Members of a pro-New Patriotic Party pressure group, ‘Fixing The Country Movement’, has described the NDC’s opposition to the government’s proposed Electronic Transavcations Levy (E-Levy) as a total surprise and an attempt to instigate the public to reject the levy.
Addressing the press on Monday, the convener of the group, Ernest Kofi Owusu Bempah, said the hypocrisy and double standard of the NDC on the matter of the E-Levy was beginning to take a toll on all right thinking Ghanaians.
Mr Owusu Bempah added that it was surprising that the opposition NDC would deliberately instigate Ghanaians against the E-Levy, while it also promised to introduce some form of electronic transaction levy in its 2020 manifesto.
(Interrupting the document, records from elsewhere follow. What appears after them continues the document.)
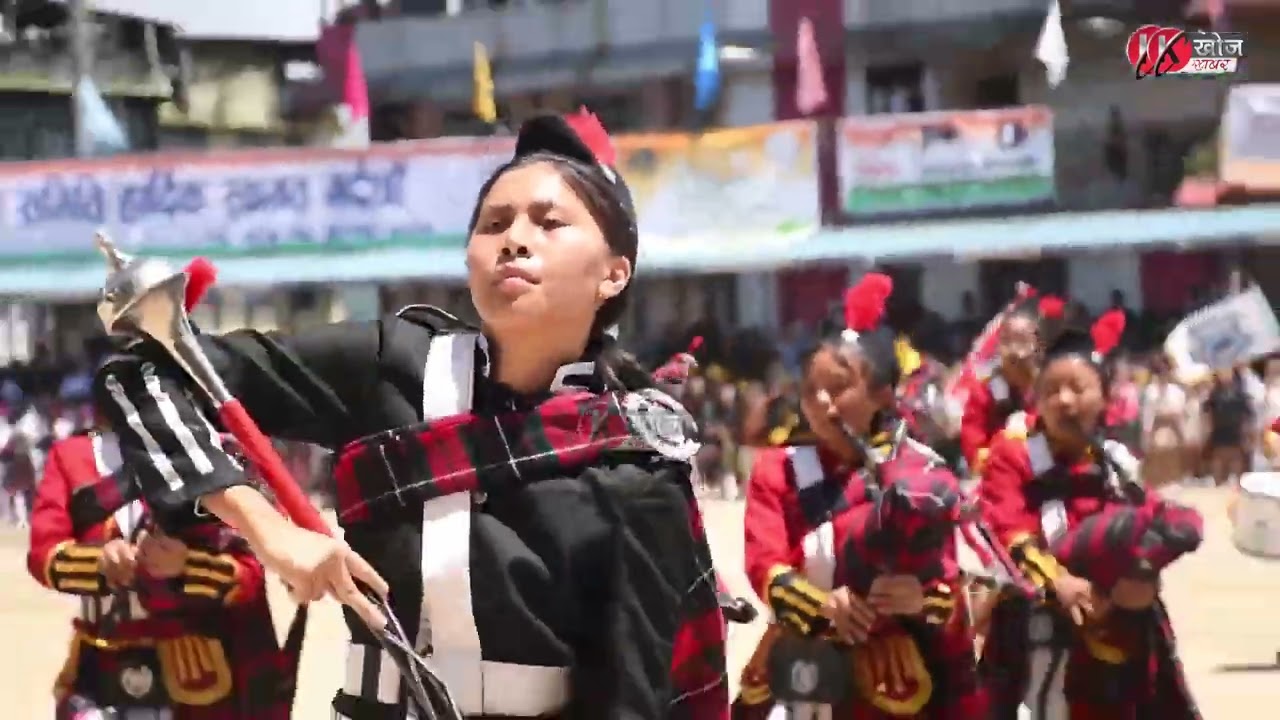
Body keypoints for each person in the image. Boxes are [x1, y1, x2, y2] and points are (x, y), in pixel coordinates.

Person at [93, 110, 727, 719]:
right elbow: (145, 370)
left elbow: (635, 695)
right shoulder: (391, 364)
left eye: (548, 222)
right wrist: (266, 528)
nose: (514, 240)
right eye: (494, 223)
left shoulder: (637, 463)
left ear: (613, 274)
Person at [734, 273, 984, 720]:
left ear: (882, 393)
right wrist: (823, 604)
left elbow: (947, 584)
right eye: (812, 391)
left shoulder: (921, 473)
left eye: (840, 389)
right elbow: (764, 566)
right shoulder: (780, 468)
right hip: (800, 662)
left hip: (889, 669)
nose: (824, 405)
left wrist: (918, 597)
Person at [977, 310, 1202, 720]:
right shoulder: (1012, 456)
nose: (1064, 400)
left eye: (1077, 388)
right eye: (1051, 390)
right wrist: (1057, 582)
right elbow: (1004, 529)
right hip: (1034, 629)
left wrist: (1138, 578)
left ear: (1103, 397)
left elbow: (1154, 527)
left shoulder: (1118, 465)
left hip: (1113, 632)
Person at [27, 425, 297, 719]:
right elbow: (44, 556)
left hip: (197, 678)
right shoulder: (71, 455)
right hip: (98, 668)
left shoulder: (215, 450)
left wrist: (186, 567)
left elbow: (249, 576)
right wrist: (101, 562)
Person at [959, 295, 1064, 477]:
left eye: (1022, 341)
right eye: (1007, 341)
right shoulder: (986, 389)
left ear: (1038, 346)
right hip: (1000, 472)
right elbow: (973, 446)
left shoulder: (1051, 387)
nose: (1015, 351)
“Shockingly, the NDC in their 2020 Manifesto, actually promised to introduce some form of Electronic Transaction levy, which the Akufo-Addo administration is currently pursuing amid stiff resistance from the NDC.
“The E-Levy policy initiative which the NDC is hypocritically opposing was captured on Page 99 point 8.7 under Financial Inclusion and Electronic Payments (FINTECH) in their 2020 People’s Manifesto,” Mr Owusu Bempah disclosed.
Surprised
He was surprised that the NDC had proposed, among other things, it “will introduce a uniform transaction fee policy to guide the electronic payments industry.”
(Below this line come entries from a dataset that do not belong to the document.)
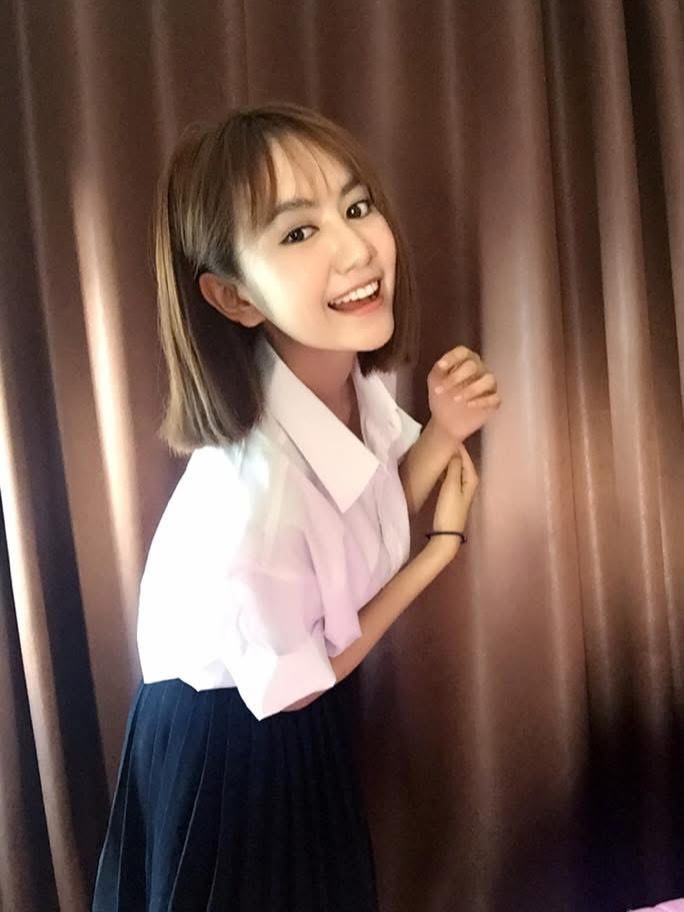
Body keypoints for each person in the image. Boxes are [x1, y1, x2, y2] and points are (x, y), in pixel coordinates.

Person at [92, 100, 490, 912]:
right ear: (234, 297)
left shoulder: (348, 384)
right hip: (226, 743)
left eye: (357, 207)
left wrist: (445, 431)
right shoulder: (251, 502)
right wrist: (440, 552)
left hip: (287, 711)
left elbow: (368, 508)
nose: (357, 248)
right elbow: (298, 682)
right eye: (299, 231)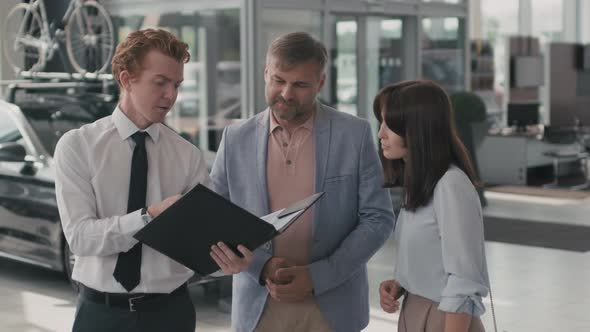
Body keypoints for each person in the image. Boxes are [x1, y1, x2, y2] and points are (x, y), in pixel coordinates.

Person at [54, 28, 252, 332]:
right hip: (101, 316)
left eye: (176, 84)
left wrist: (227, 261)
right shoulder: (78, 146)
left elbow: (203, 243)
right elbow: (80, 237)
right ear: (125, 79)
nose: (171, 95)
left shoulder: (187, 155)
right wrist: (150, 217)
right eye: (160, 83)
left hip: (171, 314)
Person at [210, 31, 395, 332]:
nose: (286, 93)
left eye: (300, 85)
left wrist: (317, 277)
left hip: (333, 307)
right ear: (265, 73)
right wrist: (262, 267)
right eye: (278, 80)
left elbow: (378, 219)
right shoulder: (235, 139)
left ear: (320, 83)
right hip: (258, 308)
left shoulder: (355, 134)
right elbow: (216, 218)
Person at [374, 80, 490, 332]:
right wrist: (402, 282)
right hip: (415, 311)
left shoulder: (450, 184)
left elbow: (464, 280)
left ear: (417, 128)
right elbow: (434, 260)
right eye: (381, 123)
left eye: (389, 125)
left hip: (445, 320)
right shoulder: (419, 182)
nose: (381, 133)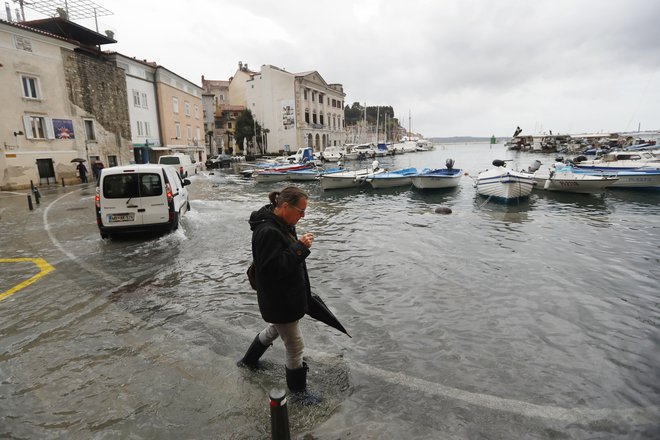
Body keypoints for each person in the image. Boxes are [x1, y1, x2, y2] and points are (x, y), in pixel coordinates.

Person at [238, 186, 319, 403]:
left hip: (282, 298)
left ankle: (248, 361)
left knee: (275, 329)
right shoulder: (268, 231)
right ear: (284, 207)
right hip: (280, 300)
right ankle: (299, 394)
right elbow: (271, 271)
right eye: (301, 211)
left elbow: (280, 259)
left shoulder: (281, 224)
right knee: (295, 346)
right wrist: (300, 247)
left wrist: (297, 246)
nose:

“They also said the next NDC government will ‘work with merchants to encourage their clients to pay for goods and services electronically’. As a matter of fact, they promised to ‘promote digital finance to drive financial inclusion, and financial development,’ as well as ‘work with the various stakeholders in the financial and technology sectors to collaborate and design a resilient financial system through partnerships,” he said.
According to him, the NDC also promised to “migrate and enforce all Person-to-Government (P2G) payments into the electronic payment ecosystem”.
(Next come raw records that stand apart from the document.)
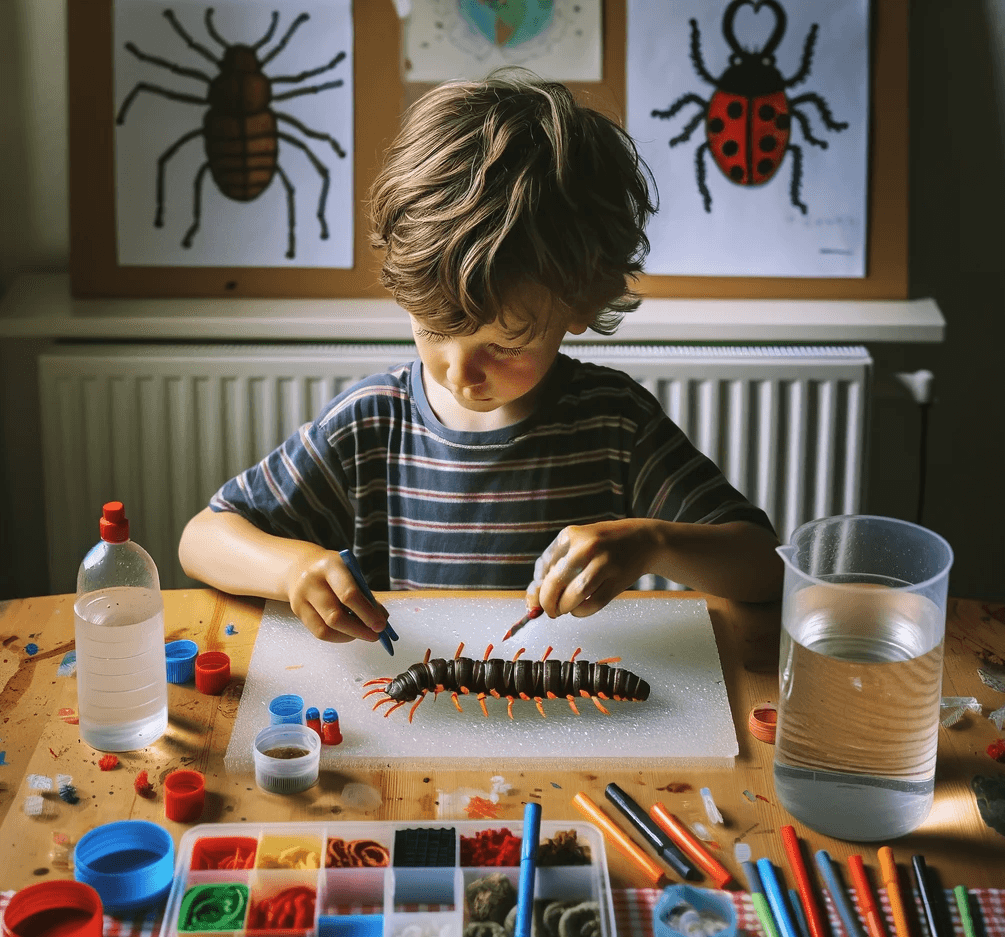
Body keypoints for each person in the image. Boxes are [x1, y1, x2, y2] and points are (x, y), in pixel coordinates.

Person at [178, 70, 782, 644]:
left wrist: (653, 542)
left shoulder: (614, 421)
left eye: (502, 345)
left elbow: (764, 567)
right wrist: (290, 569)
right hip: (423, 714)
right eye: (432, 328)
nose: (459, 372)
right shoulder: (371, 424)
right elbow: (202, 538)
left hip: (573, 713)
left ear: (580, 306)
“They said this will start with migrating all major revenue-generating ventures of Government into e-Payment platforms such as was envisaged under the e-Ghana Project and will be applicable in all sectors – financial and non-financial,” and also “allow each institution to develop its own portal system where Government services by that institution will be conducted and payment made online. For a start, notable Government institutions such as the Passport Office, DVLA, Metropolitan Assemblies, Police Departments, Birth and Death Registry will be migrated,” he added.
He also recalled how the NDC imposed 17.5% as VAT on financial services when it was in government in the 90s.
He urged the NDC and its allies in the media to put politics aside and make constructive inputs into the bill, saying the entrenched position of the NDC can only be borne out of its political interests and not the interest of Ghanaians.